We had a blast visiting the Hula Daddy Kona Coffee plantation. Their boutique operation, focusing on high quality and personal interactions, reminded all of us of the local Manadarin orange farmers from Placer County. For many years, my in-laws ran a small organic Manadarin orchard, and this farm reminded me of their farm. Sara was was really knowledgeable and answered every question. She provided a ton of information, but in a way the kids also understood and stayed engaged, without getting bored.

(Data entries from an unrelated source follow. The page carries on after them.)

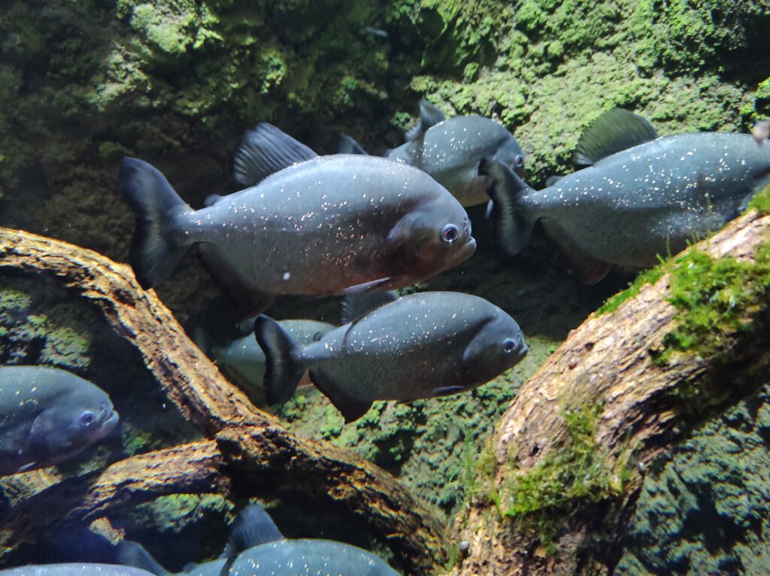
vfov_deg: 54.8
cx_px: 385
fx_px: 556
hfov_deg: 69.4
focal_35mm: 25
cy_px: 288
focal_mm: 5.43
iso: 2045
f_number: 1.89
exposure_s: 1/20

About Hula Daddy Kona Coffee
In 2002, Le and Karen Paterson bought an 11 acre cow pasture in Kona to see if they could start a coffee farm and create one of the ten best coffees in the world. They hired a local agronomist with expertise in Kona Coffee plantations and planted 7,000 coffee trees. Three years later their first crop produced okay coffee, and each year after that, it just kept getting better and better and they began to win awards.
In 2008, they hired a coffee expert from Minnesota and a soil consultant from Napa Valley, overhauled their process from farm to cup, tripled the cost of production, and saw a drastic increase in quality. In late 2008, their Kona Sweet Coffee was reviewed as one of the top six coffees in the world. That same year, they invested in 20 more acres on the slope of the Hualalai Volcano and carefully selected only the best seeds.
In 2014 they were the top coffee in the Kona Cultural Festival Cupping Competition, and in 2015, they were the top Kona Coffee and the top Hawaiian Coffee in the Hawaii Coffee Cupping Competition.
An Eco-Friendly Coffee Plantation
Hula Daddy Kona Coffee has reduced their carbon footprint by planting more than 31 acres of pasture land with over 17,000 trees. They collect green waste from local restaurants, mix it with wood chips and coffee pulp, and make their own compost — in some years more than 50 tons of compost! They also choose to save energy by drying all of their coffee beans in the sun.
Because of Hula Daddy’s eco-friendly environment, thousands of birds visit the plantation, including hawks, owls, turkeys, pheasant, francolins, cardinals, finches, and doves.
Know Before You Go
- Hula Daddy Kona Coffee Visitor Center and Tasting Room is located at 74-4944 Mamalahoa Highway, Holualoa, Hawaii 96725.
- They are open Monday though Friday (except for major holidays) from 10:00 am to 4:00 pm.
- Enjoy free coffee tasting and tea tasting, as well as free tours of the orchard and roasting room. Tours are not on a set schedule, and instead are offered as visitors arrive.
- Tours are available in Japanese, Korean, and Mandarin by appointment only. Call 808-327-9744.
- Don’t be afraid to ask questions! Their staff is very knowledgeable and are happy to answer any of your questions about the coffee making process.